Exercise:
Would you find each line in the entries below with the string "lines" and copy it?

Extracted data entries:
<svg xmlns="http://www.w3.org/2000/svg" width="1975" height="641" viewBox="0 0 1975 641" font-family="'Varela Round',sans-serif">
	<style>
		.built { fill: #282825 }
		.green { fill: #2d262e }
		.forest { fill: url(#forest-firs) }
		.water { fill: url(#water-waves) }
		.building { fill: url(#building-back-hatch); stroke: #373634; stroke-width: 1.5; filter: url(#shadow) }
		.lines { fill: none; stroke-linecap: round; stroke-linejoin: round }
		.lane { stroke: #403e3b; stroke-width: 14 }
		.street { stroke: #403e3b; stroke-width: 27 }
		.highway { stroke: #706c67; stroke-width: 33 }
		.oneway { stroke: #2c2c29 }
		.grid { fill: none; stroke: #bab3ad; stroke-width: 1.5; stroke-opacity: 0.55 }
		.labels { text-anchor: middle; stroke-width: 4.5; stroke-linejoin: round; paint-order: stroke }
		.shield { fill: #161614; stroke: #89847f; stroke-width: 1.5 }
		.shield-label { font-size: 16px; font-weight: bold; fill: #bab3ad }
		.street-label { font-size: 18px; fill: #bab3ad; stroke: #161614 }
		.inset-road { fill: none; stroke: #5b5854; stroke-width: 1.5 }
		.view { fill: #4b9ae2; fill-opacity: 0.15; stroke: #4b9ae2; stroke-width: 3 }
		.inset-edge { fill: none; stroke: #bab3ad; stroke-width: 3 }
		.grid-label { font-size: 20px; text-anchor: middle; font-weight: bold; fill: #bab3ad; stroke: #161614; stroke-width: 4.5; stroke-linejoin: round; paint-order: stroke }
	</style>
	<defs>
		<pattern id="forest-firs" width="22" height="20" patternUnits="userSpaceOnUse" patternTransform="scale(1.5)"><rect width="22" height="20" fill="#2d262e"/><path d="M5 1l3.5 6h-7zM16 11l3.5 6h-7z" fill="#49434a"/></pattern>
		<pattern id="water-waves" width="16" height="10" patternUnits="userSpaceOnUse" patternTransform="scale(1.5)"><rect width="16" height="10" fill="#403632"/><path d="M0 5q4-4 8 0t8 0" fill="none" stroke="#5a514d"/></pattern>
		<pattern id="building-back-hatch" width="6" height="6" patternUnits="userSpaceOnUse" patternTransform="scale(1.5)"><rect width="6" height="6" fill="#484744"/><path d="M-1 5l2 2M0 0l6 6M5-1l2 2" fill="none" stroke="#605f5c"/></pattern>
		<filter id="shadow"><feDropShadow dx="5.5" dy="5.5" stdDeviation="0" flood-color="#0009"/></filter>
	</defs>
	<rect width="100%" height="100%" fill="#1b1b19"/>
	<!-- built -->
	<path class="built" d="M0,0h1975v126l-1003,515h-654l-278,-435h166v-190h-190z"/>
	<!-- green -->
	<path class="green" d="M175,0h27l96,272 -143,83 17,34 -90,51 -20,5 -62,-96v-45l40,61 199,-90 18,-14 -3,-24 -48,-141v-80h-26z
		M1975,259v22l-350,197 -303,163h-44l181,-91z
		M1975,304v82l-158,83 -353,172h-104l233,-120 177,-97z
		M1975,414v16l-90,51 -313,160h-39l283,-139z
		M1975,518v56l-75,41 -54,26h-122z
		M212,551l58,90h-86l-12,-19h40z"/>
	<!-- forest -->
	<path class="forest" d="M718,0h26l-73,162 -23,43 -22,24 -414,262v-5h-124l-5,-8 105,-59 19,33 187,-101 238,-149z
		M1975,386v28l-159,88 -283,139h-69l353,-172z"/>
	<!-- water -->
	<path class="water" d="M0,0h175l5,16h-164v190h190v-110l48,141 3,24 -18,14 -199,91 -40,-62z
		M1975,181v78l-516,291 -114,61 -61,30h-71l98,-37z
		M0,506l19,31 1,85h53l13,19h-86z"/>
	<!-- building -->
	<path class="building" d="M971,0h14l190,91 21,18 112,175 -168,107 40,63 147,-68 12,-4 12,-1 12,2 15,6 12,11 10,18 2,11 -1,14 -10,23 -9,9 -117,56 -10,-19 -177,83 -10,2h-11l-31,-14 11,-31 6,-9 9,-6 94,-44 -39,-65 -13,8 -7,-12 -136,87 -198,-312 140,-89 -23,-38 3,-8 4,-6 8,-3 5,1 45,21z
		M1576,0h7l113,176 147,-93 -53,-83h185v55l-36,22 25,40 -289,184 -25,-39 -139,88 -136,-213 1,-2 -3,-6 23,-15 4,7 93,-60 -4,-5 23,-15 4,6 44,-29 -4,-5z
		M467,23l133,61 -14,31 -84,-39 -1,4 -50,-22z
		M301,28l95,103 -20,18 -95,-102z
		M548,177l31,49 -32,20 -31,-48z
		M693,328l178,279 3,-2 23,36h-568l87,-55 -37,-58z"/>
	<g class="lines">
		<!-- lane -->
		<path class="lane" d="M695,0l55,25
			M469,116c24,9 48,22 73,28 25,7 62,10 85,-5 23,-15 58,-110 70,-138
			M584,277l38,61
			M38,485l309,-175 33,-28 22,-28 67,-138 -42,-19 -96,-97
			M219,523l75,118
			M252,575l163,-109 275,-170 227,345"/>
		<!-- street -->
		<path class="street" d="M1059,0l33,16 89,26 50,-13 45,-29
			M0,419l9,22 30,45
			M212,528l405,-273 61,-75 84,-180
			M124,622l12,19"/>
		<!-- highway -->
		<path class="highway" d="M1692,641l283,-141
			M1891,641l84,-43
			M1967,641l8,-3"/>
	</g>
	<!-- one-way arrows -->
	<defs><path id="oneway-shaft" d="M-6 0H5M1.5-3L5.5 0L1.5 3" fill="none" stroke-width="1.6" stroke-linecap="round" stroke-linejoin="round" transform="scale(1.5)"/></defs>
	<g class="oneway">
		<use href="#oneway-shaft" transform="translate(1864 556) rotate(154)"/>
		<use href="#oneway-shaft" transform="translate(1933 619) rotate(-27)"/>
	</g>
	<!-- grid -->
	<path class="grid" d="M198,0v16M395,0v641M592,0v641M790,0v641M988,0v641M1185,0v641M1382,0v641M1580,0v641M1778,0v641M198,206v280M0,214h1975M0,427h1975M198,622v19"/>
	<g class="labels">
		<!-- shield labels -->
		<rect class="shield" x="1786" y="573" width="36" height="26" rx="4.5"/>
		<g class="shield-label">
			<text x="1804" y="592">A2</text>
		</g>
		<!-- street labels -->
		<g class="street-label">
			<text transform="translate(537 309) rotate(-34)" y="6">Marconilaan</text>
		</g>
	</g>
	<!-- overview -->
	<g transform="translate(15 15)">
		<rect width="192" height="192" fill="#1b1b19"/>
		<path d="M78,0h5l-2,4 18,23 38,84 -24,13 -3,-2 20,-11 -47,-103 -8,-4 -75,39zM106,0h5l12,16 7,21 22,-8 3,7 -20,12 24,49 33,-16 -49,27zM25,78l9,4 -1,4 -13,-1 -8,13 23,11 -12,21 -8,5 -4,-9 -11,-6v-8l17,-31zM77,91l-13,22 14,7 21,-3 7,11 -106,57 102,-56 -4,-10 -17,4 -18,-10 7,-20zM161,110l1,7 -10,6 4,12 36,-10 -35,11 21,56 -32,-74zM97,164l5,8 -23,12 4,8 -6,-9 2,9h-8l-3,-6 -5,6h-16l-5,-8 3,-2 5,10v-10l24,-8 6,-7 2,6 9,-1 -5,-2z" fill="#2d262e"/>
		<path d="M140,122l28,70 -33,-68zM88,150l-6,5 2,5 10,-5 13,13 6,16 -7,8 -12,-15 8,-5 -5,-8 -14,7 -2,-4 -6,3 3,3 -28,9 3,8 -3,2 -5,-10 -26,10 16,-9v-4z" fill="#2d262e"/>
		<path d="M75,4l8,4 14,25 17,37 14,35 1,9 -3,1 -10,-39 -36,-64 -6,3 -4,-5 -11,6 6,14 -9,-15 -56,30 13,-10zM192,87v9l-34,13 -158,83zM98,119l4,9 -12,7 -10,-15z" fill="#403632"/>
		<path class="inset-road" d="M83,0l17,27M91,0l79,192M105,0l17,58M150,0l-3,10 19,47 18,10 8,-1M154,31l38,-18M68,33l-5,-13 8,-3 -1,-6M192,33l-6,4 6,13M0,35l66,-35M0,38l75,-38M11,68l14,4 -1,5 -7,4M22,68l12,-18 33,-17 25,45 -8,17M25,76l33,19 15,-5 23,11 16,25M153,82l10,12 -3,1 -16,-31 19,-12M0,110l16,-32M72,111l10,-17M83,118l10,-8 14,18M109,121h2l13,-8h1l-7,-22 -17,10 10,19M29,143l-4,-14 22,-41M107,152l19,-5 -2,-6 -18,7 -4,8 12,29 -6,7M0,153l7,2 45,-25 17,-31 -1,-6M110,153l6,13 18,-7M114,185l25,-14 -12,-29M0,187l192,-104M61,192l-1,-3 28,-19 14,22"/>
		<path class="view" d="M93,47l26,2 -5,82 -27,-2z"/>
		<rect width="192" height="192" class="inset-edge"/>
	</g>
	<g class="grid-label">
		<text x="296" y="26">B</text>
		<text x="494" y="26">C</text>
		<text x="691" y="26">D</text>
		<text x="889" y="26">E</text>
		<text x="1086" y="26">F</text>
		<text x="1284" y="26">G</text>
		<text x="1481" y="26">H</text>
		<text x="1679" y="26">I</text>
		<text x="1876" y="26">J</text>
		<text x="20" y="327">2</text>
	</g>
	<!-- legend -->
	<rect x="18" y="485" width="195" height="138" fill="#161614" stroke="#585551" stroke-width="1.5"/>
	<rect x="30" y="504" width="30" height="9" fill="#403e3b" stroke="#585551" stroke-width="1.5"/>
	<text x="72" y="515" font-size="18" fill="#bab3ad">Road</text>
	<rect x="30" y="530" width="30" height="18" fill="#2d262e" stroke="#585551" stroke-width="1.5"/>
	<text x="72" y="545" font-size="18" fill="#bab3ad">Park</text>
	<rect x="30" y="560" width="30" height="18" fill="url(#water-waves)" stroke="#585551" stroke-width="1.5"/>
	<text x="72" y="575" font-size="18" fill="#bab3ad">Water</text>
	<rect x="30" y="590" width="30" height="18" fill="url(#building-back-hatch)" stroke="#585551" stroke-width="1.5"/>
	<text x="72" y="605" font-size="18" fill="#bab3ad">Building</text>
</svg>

Problem solution:
		.lines { fill: none; stroke-linecap: round; stroke-linejoin: round }
	<g class="lines">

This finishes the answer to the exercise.